Enbridge's Alberta Clipper Project involves the construction of a new 36-inch diameter 1590-kilometre crude line from Hardisty, Alberta to Superior, Wisconsin, primarily following Enbridge's existing right-of-way. The capital cost would be $US 2 billion. Initial capacity on Alberta Clipper would be 450,000 b/d, with ultimate capacity available of up to 800,000 b/d. To balance the increased capacity into Superior, an expansion of the 42-inch Southern Access line to Chicago would be undertaken at an estimated cost of approximately US
Enbridge's Southern Lights pipeline project is designed to bridge the gap between the available supply of light hydrocarbons (referred to as "diluents") from U.S. refineries and supply centres and increased demand for diluent by petroleum producers in the oil sands and heavy crude oil production regions in Western Canada. Diluents are light hydrocarbons that are used to dilute heavy crude oil and bitumen (a thick, tar-like form of oil found in the oil sands) to a consistency that is thin enough to be transported by pipeline.
Applications for both of these projects are expected to be filed with the NEB over the next few months.
Terasen Pipelines (also known as TransMountain) has a number of expansion scenarios, one of which is called TMX-2. With this project, Terasen would be adding 100,000 b/d of capacity to its system, which transports oil and oil products from Alberta to British Columbia. This would require 495 km of pipeline and associated facilities including new pump stations and storage tanks.
The company is pursuing commercial support for the project.
In its Strategic Plan, the NEB describes its vision as follows:
"The NEB is an active, effective and knowledgeable partner in the responsible development of Canada's energy sector for the benefit of Canadians."
There are many ways in which we propose to do that. As indicated in earlier examples, we are constantly searching for ways to make our regulatory process more efficient and effective. The substitution pilot project used in our review of the Emera Brunswick Project, and our joint hearing with the CSNOPB on the Deep Panuke project, are two examples of our determination in this regard.
Another example is seen in the consultations that are underway throughout Canada as we prepare for the release, in the fall of 2007, of our Energy Futures Report. Our team working on this report will be visiting Montreal on 9 March 2007, where they will be meeting for a second time representatives from industry, governments and non-governmental organizations, to further the analysis of three key scenarios of Canada's energy future. If you have not been involved in this process to date, and you would like to know what is going on and contribute to the analysis, you may do so by visiting Energy Futures Report index.

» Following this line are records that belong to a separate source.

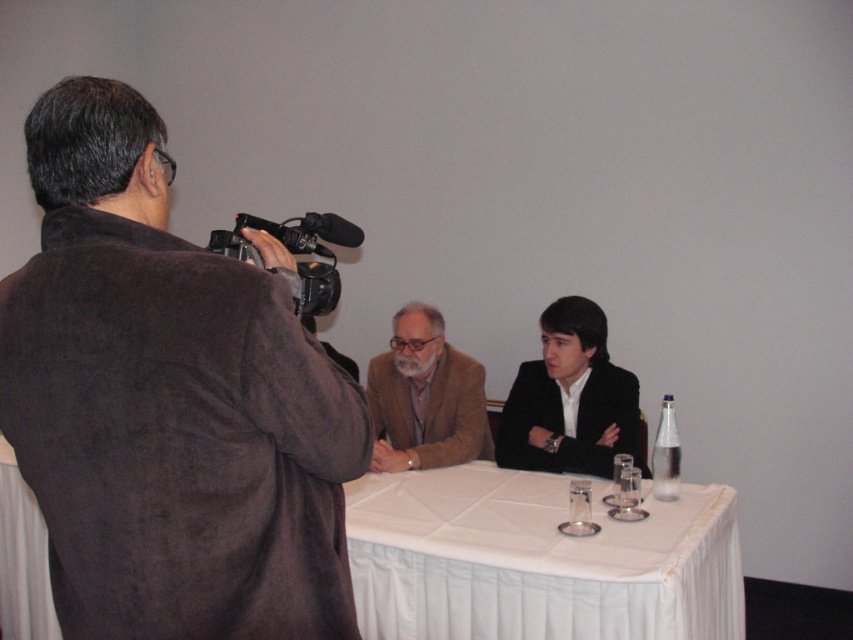
Question: Which point appears closest to the camera in this image?

Choices:
 (A) (654, 625)
 (B) (526, 413)
 (C) (107, 614)

Answer: (C)

Question: Observing the image, what is the correct spatial positioning of black matte business suit at center in reference to clear glass bottle at right?

Choices:
 (A) right
 (B) left

Answer: (B)

Question: Which point appears farthest from the camera in this image?

Choices:
 (A) (670, 460)
 (B) (375, 396)

Answer: (B)

Question: Is brown woolen suit at center bigger than clear glass bottle at right?

Choices:
 (A) no
 (B) yes

Answer: (B)

Question: Which point is closer to the camera?

Choices:
 (A) black matte business suit at center
 (B) clear glass bottle at right
 (C) black plastic video camera at upper left
 (D) white cloth-covered table at center

Answer: (C)

Question: Does brown suede jacket at left have a greater width compared to white cloth-covered table at center?

Choices:
 (A) no
 (B) yes

Answer: (A)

My goal today was to provide you with an overview of hydrocarbons in particular and energy in general in our lives, and to illustrate by a few examples the infrastructure needs related to the supply and demand of energy. I also tried to outline the role of the NEB in the assessment of infrastructure projects in Canada and in Quebec, demonstrating that NEB matters are highly relevant to the members of Association Pipeline and to the people who attend your luncheons.
I hope that, as a result of this presentation, some of you will see in the NEB one of your public institution that is relevant and helpful to you in your personal or professional life.
We constantly look for opportunities to continually improve our processes, in partnership with others. We welcome your comments and suggestions, and we would be pleased to respond to your questions about energy. Please do visit our Web site (www.neb-one.gc.ca), and do not hesitate to contact us at 1-800-899-1265 (toll free).
Thank you for the opportunity provided to me today to be part of the energy dialogue in Quebec.